Smorgasbord - Politics, Lisp, Rails, Fencing, etc.

My musings on assortment of things ranging from politics, computer technology and programming to sports.

Saturday, February 18, 2006


On this day:

Freedom Net

Today morning I saw an article in the slashdot asking whether it is possible to have a back-boneless Internet, without any sort of governmental control, completely free and democratic.

My first reaction was to think that indeed such an Internet exists, and it is called Free Network Project. Freenet allows one to access the contents of Internet in a completely secure manner, and it is practically impossible for anyone to find out who is doing what. Also, one can publish whatever they feel like on Freenet and again no one has any way of knowing who was the original publisher. It is based on peer-to-peer technology, the users contribute to the network by giving bandwidth and a portion of their hard drive, but unlike normal peer to peer softwares they don't control what is stored on their computer. It is sort of an Internet inside Internet.

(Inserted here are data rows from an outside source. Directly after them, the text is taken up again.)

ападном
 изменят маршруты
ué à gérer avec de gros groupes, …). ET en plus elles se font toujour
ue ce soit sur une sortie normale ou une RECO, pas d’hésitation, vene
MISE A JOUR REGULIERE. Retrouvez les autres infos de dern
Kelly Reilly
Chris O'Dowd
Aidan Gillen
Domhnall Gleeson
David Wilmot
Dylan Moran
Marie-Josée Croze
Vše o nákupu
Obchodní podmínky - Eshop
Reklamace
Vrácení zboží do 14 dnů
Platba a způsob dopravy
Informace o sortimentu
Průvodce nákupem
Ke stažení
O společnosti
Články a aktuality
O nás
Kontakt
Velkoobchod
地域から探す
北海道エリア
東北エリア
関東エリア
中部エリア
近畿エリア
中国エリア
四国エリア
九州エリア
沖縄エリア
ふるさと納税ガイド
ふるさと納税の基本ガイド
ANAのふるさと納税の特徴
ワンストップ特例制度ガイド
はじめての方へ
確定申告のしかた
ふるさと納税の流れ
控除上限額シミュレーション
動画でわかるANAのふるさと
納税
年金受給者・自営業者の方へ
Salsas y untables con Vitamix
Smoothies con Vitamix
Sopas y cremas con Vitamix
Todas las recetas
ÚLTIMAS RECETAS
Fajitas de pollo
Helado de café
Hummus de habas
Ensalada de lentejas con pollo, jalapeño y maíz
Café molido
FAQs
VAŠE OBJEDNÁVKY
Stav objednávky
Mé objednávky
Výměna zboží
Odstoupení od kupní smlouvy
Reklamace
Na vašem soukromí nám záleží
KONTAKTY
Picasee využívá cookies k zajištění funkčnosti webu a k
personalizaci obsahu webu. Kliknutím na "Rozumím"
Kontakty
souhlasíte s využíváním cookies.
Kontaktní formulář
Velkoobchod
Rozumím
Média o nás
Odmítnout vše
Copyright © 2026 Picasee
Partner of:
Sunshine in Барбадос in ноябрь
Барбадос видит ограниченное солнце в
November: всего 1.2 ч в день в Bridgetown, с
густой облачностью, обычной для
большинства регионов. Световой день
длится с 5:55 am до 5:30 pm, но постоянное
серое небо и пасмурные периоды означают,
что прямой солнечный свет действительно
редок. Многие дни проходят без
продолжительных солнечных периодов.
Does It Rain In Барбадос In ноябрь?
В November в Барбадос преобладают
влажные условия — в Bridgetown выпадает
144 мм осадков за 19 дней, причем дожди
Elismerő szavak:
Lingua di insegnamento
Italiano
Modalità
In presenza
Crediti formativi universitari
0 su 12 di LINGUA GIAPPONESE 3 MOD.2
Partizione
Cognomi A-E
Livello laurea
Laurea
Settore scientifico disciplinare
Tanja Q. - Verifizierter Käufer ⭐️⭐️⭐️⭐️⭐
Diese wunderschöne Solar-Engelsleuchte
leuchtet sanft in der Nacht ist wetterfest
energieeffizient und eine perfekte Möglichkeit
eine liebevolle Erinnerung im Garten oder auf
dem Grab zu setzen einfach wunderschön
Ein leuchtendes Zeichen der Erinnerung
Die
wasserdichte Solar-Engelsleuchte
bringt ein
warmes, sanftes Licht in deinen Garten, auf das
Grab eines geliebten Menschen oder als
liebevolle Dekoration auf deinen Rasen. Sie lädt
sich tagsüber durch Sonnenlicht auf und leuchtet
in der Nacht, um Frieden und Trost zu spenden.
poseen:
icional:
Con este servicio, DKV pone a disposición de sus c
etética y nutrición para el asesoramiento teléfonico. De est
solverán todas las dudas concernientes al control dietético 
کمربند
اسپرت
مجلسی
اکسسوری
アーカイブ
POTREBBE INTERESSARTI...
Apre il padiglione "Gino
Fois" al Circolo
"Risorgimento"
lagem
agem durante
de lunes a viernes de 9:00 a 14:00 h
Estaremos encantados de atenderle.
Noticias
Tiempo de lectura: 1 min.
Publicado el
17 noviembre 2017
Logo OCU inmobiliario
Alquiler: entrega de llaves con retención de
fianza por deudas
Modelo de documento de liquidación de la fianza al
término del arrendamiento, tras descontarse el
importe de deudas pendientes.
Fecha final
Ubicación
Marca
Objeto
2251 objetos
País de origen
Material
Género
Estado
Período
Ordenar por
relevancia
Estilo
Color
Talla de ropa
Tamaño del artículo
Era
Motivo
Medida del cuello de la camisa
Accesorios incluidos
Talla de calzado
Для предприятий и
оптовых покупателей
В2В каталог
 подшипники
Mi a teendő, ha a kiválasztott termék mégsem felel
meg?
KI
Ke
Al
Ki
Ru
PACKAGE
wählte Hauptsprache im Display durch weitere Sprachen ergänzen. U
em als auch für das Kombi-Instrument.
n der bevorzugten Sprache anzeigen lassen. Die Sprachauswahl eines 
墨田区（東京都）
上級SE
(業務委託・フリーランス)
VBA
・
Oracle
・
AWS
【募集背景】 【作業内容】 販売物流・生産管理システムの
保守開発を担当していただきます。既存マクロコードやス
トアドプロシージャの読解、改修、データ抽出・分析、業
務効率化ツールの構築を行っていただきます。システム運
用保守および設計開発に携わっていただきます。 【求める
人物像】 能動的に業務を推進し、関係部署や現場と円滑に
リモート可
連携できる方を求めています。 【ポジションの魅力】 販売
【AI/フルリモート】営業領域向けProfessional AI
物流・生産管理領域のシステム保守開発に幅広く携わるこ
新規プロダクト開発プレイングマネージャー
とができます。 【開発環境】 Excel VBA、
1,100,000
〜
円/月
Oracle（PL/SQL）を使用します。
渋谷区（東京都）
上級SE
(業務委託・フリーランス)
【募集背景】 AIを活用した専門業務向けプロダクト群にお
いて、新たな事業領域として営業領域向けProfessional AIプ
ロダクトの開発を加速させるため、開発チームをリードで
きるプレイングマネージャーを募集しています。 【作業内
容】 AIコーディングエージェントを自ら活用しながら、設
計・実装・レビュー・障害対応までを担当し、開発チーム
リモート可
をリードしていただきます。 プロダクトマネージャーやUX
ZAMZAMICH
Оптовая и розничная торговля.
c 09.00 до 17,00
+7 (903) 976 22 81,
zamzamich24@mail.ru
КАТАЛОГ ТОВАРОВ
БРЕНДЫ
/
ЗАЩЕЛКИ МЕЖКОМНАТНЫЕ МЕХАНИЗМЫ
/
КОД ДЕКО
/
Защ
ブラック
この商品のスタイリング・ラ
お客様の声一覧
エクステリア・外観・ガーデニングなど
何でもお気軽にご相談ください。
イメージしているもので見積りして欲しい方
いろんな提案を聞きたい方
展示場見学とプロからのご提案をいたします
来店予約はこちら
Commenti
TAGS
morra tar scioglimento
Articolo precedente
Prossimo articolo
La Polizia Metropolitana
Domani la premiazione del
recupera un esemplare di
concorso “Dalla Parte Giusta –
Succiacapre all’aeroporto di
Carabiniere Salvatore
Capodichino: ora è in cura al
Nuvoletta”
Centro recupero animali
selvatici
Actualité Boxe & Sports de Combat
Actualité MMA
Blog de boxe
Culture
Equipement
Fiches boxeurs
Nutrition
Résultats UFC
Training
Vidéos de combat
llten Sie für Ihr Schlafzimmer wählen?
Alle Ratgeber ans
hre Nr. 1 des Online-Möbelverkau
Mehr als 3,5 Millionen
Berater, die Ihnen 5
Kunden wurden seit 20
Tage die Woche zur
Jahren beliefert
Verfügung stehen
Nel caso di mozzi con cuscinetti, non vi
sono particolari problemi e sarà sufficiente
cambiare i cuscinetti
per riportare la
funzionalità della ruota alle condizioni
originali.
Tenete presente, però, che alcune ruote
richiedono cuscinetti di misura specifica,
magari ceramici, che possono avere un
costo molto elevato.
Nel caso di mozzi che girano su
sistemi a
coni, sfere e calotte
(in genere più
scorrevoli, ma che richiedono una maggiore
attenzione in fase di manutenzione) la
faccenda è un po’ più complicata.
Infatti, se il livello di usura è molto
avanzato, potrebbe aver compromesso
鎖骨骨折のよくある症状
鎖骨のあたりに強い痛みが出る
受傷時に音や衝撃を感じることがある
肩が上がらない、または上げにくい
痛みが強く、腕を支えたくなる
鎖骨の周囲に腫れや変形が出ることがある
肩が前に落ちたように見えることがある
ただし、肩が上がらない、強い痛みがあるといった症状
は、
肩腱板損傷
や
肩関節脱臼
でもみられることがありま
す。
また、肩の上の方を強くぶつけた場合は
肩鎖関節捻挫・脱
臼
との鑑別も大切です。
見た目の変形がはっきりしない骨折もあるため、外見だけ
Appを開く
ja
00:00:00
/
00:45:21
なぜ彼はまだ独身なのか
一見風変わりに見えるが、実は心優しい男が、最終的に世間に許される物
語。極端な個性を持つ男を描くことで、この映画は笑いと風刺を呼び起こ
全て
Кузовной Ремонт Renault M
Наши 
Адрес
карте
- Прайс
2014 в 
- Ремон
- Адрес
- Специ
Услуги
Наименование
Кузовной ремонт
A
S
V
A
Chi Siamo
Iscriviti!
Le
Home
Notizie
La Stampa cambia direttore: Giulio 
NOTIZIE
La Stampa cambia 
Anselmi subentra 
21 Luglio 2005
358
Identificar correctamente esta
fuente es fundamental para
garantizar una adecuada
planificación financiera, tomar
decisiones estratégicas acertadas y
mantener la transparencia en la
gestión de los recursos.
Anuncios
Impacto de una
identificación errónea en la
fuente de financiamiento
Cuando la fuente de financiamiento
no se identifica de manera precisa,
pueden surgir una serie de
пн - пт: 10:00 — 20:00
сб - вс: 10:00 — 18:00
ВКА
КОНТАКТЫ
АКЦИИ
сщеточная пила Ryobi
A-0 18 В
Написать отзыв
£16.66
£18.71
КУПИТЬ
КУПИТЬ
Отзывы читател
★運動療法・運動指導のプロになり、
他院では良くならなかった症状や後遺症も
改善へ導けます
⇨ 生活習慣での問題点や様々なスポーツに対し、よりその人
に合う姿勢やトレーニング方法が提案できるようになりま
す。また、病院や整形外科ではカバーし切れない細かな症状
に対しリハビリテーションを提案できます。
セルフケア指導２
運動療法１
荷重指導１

Whenever someone wants to publish something the data is encrypted and stored and replicated in bits and pieces on several computers. In other words every machine which connects to Freenet is a web server. Various factors like the newness and popularity decide the amount of replication. Also, because the data is encrypted the user of the computer where it is stored cannot decipher and find out what he is storing. Similarly, while retrieving something to view either from Freenet or the Internet, the request instead of going directly from one computer is routed through many nodes making it extremely hard to determine the requester of information and its content.

But the problems which plague this network are: one it is extremely slow, this is due to the overhead of encryption and the distributed nature of almost every operation. The second problem with this network is that because of its anonymous nature most of the contents found on it are child pornography and other such objectionable materials which regular web-hosts will not carry.